The cadence of Java releases supported by IBM i has been predictable. Oracle releases a new version of Java. Then IBM releases its support a short time afterward followed by IBM i support. IBM i users eager to move to Java 9 would have expected support before the curtain falls on 2017. Not going to happen.
“The truth is that a Java 9 delivery for IBM i is not very practical,” Jesse Gorzinski said during a telephone interview with IT Jungle last week. Gorzinski is the IBM i architect for open source and Java on IBM i. “Part of that is the new release strategy with a short support cycle. Oracle plans a feature release every six months. That allows users to access the latest and greatest features, but there’s not much there for a support roadmap when the next release is just six months later. Java 9 is one of the feature releases, so we are not delivering Java 9 for IBM i. We are going to deliver the next long-term-support release because that’s what makes sense to our customers.”
A long-term release, Gorzinski says, would resemble Java 8, which GA’ed in 2015 and will be supported by IBM until April 2022. The Oracle Java SE Support Roadmap shows the next long-term support release scheduled for late 2018. In the meantime, the Java release schedule is changing to a pattern of intermittent enhancements similar to other large projects that favor version releases. Not all the version releases will include long-term support. Don’t expect to see IBM i support for the version releases.

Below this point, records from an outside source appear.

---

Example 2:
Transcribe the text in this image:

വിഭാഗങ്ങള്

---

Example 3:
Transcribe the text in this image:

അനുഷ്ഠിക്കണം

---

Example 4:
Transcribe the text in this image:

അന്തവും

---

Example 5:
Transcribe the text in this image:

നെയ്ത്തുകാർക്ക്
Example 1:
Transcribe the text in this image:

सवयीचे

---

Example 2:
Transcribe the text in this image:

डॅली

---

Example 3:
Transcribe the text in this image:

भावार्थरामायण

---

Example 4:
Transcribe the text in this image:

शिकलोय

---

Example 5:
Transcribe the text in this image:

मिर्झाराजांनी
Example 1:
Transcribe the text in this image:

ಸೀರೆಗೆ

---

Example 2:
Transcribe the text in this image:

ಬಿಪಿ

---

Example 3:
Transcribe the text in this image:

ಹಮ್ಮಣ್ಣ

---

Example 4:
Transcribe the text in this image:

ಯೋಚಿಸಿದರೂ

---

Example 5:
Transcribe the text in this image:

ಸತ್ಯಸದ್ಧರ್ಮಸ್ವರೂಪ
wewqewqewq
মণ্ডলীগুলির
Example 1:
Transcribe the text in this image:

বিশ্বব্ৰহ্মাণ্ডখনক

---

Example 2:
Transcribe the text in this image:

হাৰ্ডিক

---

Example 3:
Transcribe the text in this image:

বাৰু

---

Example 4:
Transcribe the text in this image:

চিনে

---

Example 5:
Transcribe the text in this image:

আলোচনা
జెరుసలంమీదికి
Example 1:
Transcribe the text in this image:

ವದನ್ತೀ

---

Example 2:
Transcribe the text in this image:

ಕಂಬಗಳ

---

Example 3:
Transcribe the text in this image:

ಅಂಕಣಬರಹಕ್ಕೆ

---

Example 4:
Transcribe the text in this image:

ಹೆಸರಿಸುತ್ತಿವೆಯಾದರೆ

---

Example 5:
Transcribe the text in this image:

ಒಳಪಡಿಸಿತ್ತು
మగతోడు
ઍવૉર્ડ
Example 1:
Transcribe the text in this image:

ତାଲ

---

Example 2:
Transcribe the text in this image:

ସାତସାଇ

Will this rock the world of IBM i Java programmers? Gorzinski doesn’t think it will. Moving Java solutions to another language is an option, but this unlikely to motivate developers or businesses to move to another technology.

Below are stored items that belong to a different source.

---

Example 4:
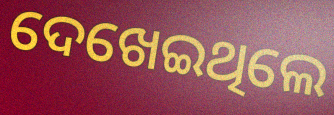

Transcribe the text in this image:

ଦେଖେଇଥିଲେ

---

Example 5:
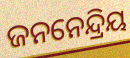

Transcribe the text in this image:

ଜନନେନ୍ଦ୍ରିୟ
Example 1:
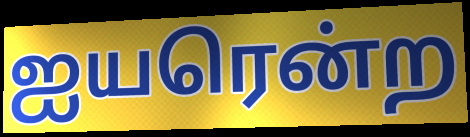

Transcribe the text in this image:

ஐயரென்ற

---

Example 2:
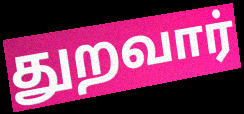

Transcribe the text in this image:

துறவார்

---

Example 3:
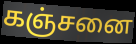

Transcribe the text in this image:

கஞ்சனை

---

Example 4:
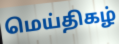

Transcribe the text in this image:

மெய்திகழ்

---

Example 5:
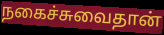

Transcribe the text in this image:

நகைச்சுவைதான்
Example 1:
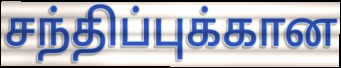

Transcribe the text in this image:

சந்திப்புக்கான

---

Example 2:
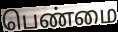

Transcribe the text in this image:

பெண்மை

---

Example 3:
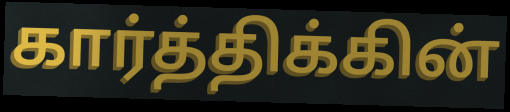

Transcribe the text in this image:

கார்த்திக்கின்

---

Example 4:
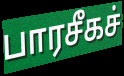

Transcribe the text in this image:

பாரசீகச்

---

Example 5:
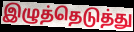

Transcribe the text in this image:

இழுத்தெடுத்து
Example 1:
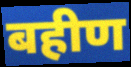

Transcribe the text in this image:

बहीण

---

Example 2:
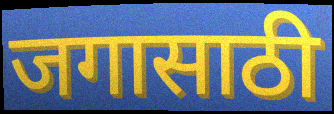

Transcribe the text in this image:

जगासाठी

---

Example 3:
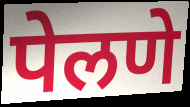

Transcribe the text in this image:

पेलणे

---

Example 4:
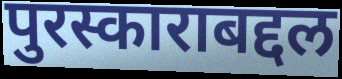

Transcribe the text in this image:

पुरस्काराबद्दल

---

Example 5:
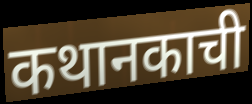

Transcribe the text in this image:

कथानकाची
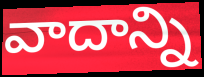
వాదాన్ని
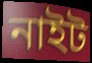
নাইট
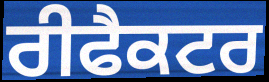
ਰੀਫੈਕਟਰ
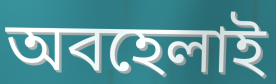
অবহেলাই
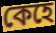
কেহে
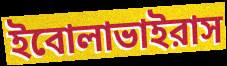
ইবোলাভাইরাস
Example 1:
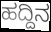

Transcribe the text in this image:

ಹದ್ದಿನ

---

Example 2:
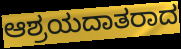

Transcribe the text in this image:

ಆಶ್ರಯದಾತರಾದ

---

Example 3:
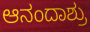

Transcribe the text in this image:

ಆನಂದಾಶ್ರು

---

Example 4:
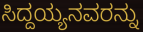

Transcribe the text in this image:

ಸಿದ್ದಯ್ಯನವರನ್ನು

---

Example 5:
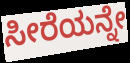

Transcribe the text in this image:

ಸೀರೆಯನ್ನೇ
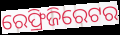
ରେଫ୍ରିଜିରେଟର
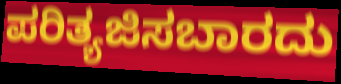
ಪರಿತ್ಯಜಿಸಬಾರದು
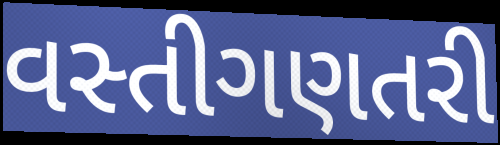
વસ્તીગણતરી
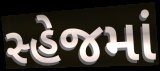
સ્હેજમાં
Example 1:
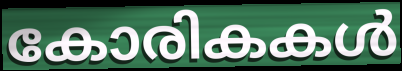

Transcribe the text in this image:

കോരികകൾ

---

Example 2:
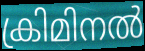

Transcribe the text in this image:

ക്രിമിനൽ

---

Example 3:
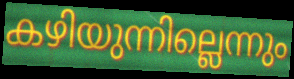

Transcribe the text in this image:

കഴിയുന്നില്ലെന്നും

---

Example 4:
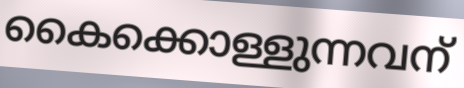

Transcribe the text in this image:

കൈക്കൊള്ളുന്നവന്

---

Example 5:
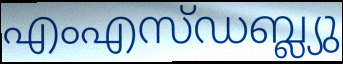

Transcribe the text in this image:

എംഎസ്ഡബ്ല്യു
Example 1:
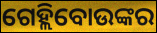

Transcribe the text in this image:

ଗେହ୍ଲିବୋଉଙ୍କର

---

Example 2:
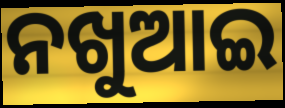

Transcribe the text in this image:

ନଖୁଆଇ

“Java remains a very solid language with a promising future, especially now with all the extra investment in open sourcing the technology from IBM and other companies.” he says. “Look at what enterprise applications need: performance, reliability, and a good support roadmap. We’ve seen that with Java and will continue to see that with Java.”
For IBM i shops with a Java point of view, there’s more than release schedules and support to think about. With new releases comes the potential for application changes. That’s always a consideration, but Gorzinski says the changes in Java 9 could be significant for some depending on the nature of the application.

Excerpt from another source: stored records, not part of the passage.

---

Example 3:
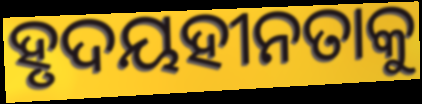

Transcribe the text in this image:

ହୃଦୟହୀନତାକୁ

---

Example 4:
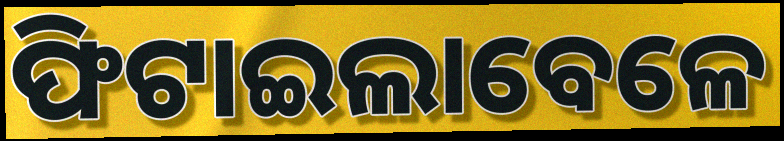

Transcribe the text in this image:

ଫିଟାଇଲାବେଳେ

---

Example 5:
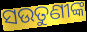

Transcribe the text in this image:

ସଉତୁଣୀଙ୍କ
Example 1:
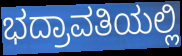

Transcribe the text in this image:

ಭದ್ರಾವತಿಯಲ್ಲಿ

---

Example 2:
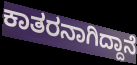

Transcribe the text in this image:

ಕಾತರನಾಗಿದ್ದಾನೆ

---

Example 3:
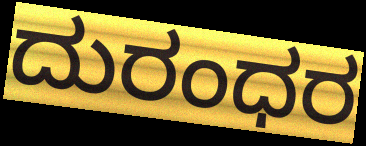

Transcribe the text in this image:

ದುರಂಧರ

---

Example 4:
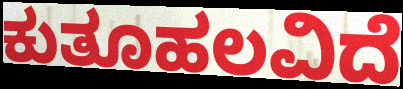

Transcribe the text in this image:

ಕುತೂಹಲವಿದೆ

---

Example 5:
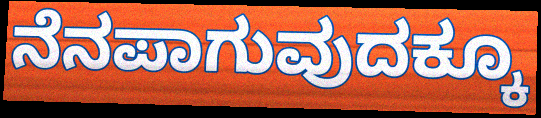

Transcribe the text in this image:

ನೆನಪಾಗುವುದಕ್ಕೂ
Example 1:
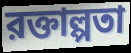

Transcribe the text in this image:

রক্তাল্পতা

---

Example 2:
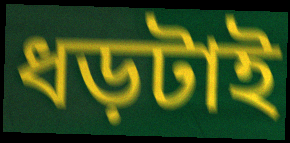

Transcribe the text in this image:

ধড়টাই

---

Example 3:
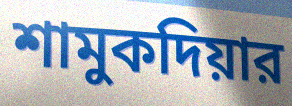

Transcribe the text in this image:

শামুকদিয়ার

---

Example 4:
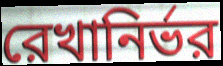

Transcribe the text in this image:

রেখানির্ভর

“For the most part, if you had a Java 5 application it would work on Java 6 and Java 7 and so on. This is a little different than previous Java version upgrades,” he says. “For instance, if you are writing Java code that drives a Web technology, I expect a lot of the changes will impact the application server rather than the application code.”
Foremost among factors affecting change is the move toward a modular system that replaces the traditional .jar files and class settings familiar to Java development.
The purpose of a module system is to simplify the construction, maintenance, and distribution of large applications and provide developers with an escape from the “JAR hell” of error-prone class-path development. It also allows configurations which scale from large servers down to small embedded devices.
Eventually class tabs will be replaced with module tabs. Gorzinski advices Java developers to start learning this new technology. The core concepts of building simple Java application are changing. Class tab-based applications will continue to work for a while, but at some point, the tab-based apps will no longer function.
“The modularity is being pushed down into the runtime and distribution of the code itself. Previously modularity was accomplished through middleware layers. The OSGI architecture provided modularity for web applications. Now even simple, small applications are being packaged differently,” he says. “Java 9 may ‘break’ existing applications, requiring a significant refactor to conform to the new model.”
For its part, IBM has been sharing its Java technology with the open source community and the OpenJDK project since 2010. It’s J9 line of Java technology, which has been shipping with IBM i since V5R4, was recently open sourced along with the IBM Java Virtual Machine (JVM). Nearly all the IBM i Java community runs J9.
The OpenJDK project has benefited from a variety of contributors. Oracle, for instance, has committed to continue code contributions and make OpenJDK builds available. For more on OpenJDK and the changes designed to make it more reliable and maintainable, see this link which leads to documents, presentations and other resources.
Although it’s difficult to take a census, the IBM i Java community seems to be holding steady. Java remains one of the preferred languages, ranking well behind RPG but ahead of .NET, PHP, C++ and COBOL. There are numerous Java-based solutions available on the platform and new solutions continue to be introduced. Its reputation as a resource hog has pretty much disappeared, although some critics will point to the noticeable overhead of starting up a Java Virtual Machine.
Gorzinski, who began his IBM career working on the J9 project in 2006, believes the negative perceptions of Java have largely faded.
“Most people have very acceptable performance with Java enterprise applications – plus you factor in the tune-ability, debuggability and available cross-platform analysis tools for things like memory usage and garbage collection cycles – and over time people have learned the technology enough to understand the myths and work their way around them,” he says.